A far scattare il campanello d’allarme, negli ultimi tempi,  è stato però il consistente aumento dei protagonisti apparsi sulla scena spaziale: accanto alle agenzie (NASA, ESA e cosi via), ora operano anche vari gruppi privati che non sempre mostrano il massimo rigore nelle loro attività. Nel report viene esplicitamente citato Elon Musk e la sua trovata di lanciare nello spazio una Tesla Roadster in orbita attorno al sole a bordo di un razzo Falcon: la Space X avrà rispettato tutte le procedure? Lo stesso Musk, poi, pianifica una missione umana su Marte nel giro di qualche anno e in contemporanea c’è un moltiplicarsi di minisatelliti sparati attorno al nostro pianeta, i cosiddetti cubesat o smallsat. Senza poi contare il progetto americano che prevede di riportare campioni del sottosuolo marziano sulla Terra.

LA TESLA ROADSTER SPEDITA NELLO SPAZIO

LA TESLA ROADSTER SPEDITA NELLO SPAZIO

Per quanto riguarda la contaminazione diretta, spiega Hubbard, è necessario che i governi mantengano un controllo costante, per supervisionare e autorizzare qualsiasi iniziativa privata prevedendo una seria pianificazione delle attività commerciali ed imprenditoriali legate allo spazio. Ma non basta, servono anche scrupolose indicazioni scientifiche per i primi astronauti che poseranno piede su Marte. «I nostri rapporti raccomandano alla NASA di condurre ricerche per vedere se ci può essere una “zona di esplorazione” marziana in cui gli umani possono atterrare e la contaminazione, se si verifica, non faccia alcun danno», dice il professore. Le tute spaziali possono infatti rilasciare ogni sorta di microbi terrestri che si diffonderebbero sul Pianeta Rosso modificando l’ambiente e alterando i risultati di successive missioni scientifiche.

C’è poi il rischio di contaminazione di ritorno. I mezzi spaziali- dai satelliti di piccola dimensione alle grandi sonde- saranno resi sterili grazie alle alte temperature o con l’uso di sostanze chimiche oppure anche semplicemente in virtù dell’esposizione prolungata alla radiazione nello spazio profondo. Il terreno e le rocce prelevati dal suolo marziano subiranno un processo con vari passaggi dettagliatamente studiati: i campioni saranno conservati all’interno di provette sterilizzate e poi sigillate in diversi contenitori per creare tre o quattro livelli di contenimento. «Secondo me e secondo la comunità scientifica, la possibilità che le rocce marziane antiche di milioni di anni contengano una forma di vita attiva in grado di infettare la Terra è estremamente bassa. Tuttavia, i campioni verranno messi in quarantena e trattati come se fossero il virus Ebola fino a prova contraria».

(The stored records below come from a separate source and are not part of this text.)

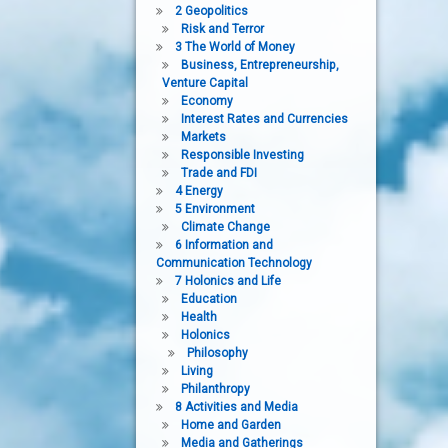
2 Geopolitics
Risk and Terror
3 The World of Money
Business, Entrepreneurship,
Venture Capital
Economy
Interest Rates and Currencies
Markets
Responsible Investing
Trade and FDI
4 Energy
5 Environment
Climate Change
6 Information and
Communication Technology
7 Holonics and Life
Education
Health
Holonics
Philosophy
Living
Philanthropy
8 Activities and Media
Home and Garden
Media and Gatherings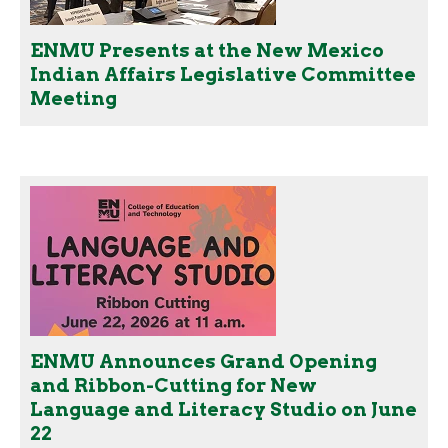
ENMU Presents at the New Mexico
Indian Affairs Legislative Committee
Meeting
ENMU Announces Grand Opening
and Ribbon-Cutting for New
Language and Literacy Studio on June
22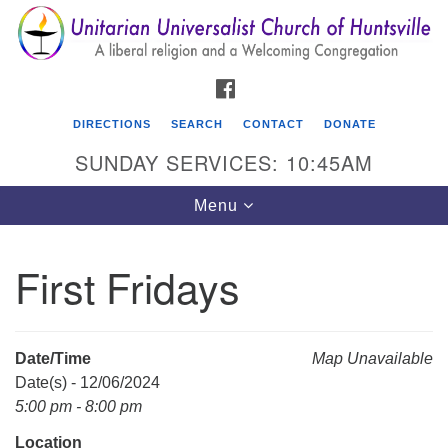
Search
Google
Search
for:
Map
FACEBOOK
DIRECTIONS
SEARCH
CONTACT
DONATE
SUNDAY SERVICES: 10:45AM
Toggle
Menu
navigation
First Fridays
Unitarian Universalist Church of Huntsville
3921 Broadmor Rd.
Huntsville AL, 35810
Date/Time
Map Unavailable
Directions
Date(s) - 12/06/2024
5:00 pm - 8:00 pm
Location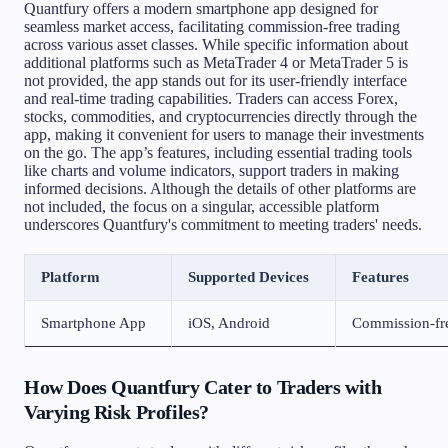
Quantfury offers a modern smartphone app designed for
seamless market access, facilitating commission-free trading
across various asset classes. While specific information about
additional platforms such as MetaTrader 4 or MetaTrader 5 is
not provided, the app stands out for its user-friendly interface
and real-time trading capabilities. Traders can access Forex,
stocks, commodities, and cryptocurrencies directly through the
app, making it convenient for users to manage their investments
on the go. The app’s features, including essential trading tools
like charts and volume indicators, support traders in making
informed decisions. Although the details of other platforms are
not included, the focus on a singular, accessible platform
underscores Quantfury's commitment to meeting traders' needs.
Platform
Supported Devices
Features
Smartphone App
iOS, Android
Commission-free
How Does Quantfury Cater to Traders with
Varying Risk Profiles?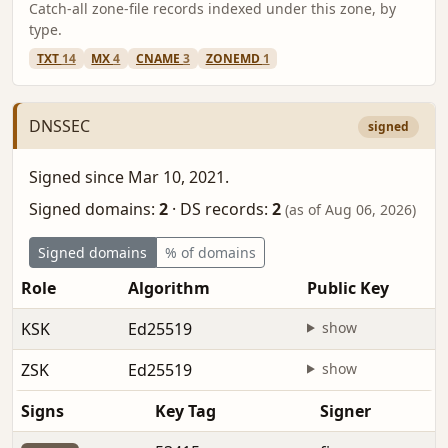
Catch-all zone-file records indexed under this zone, by
type.
TXT
14
MX
4
CNAME
3
ZONEMD
1
DNSSEC
signed
Signed since Mar 10, 2021.
Signed domains:
2
·
DS records:
2
(as of Aug 06, 2026)
Signed domains
% of domains
Role
Algorithm
Public Key
KSK
Ed25519
show
ZSK
Ed25519
show
Signs
Key Tag
Signer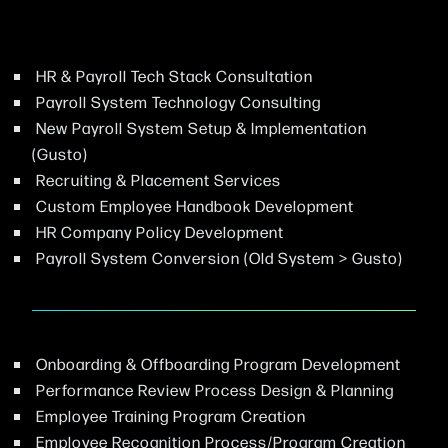
HR & Payroll Tech Stack Consultation
Payroll System Technology Consulting
New Payroll System Setup & Implementation
(Gusto)
Recruiting & Placement Services
Custom Employee Handbook Development
HR Company Policy Development
Payroll System Conversion (Old System > Gusto)
Onboarding & Offboarding Program Development
Performance Review Process Design & Planning
Employee Training Program Creation
Employee Recognition Process/Program Creation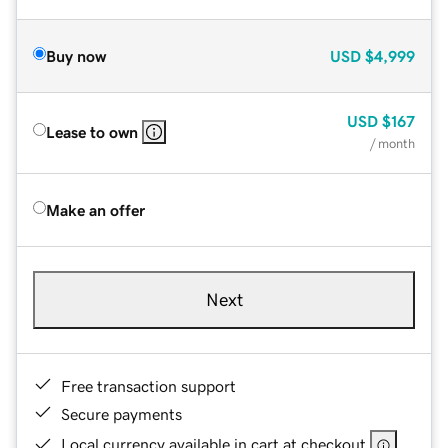
Buy now
USD
$4,999
USD
$167
Lease to own
/ month
Make an offer
Next
Free transaction support
Secure payments
Local currency available in cart at checkout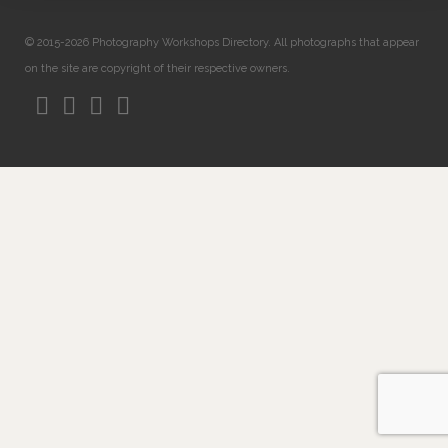
© 2015-2026 Photography Workshops Directory. All photographs that appear
on the site are copyright of their respective owners.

LE ROCCE PRELEVATE SU MARTE SARANNO SIGILLATE PER EVITARE CONTAMINAZIONI

LE ROCCE PRELEVATE SU MARTE SARANNO SIGILLATE PER EVITARE CONTAMINAZIONI

E gli astronauti? Di certo non possono essere sterilizzati come gli oggetti, ma anche loro dovranno seguire un preciso percorso per evitare di diventare involontari veicoli di organismi extraterrestri. «Gli astronauti dell’Apollo delle prime missioni lunari furono messi in quarantena per assicurarsi che non mostrassero segni di malattia. Una volta scoperto che la Luna non rappresentava un rischio, la quarantena fu eliminata», racconta Hubbard. «Tale procedura sarà senza dubbio seguita per gli umani che tornano da Marte.» Anzi, sarà ancora più stringente. Lo studio esorta infatti a NASA ad un approccio molto proattivo in merito alle misure straordinarie da adottare  per proteggere il pubblico, ossia tutti noi, fino una vera e propria quarantena planetaria.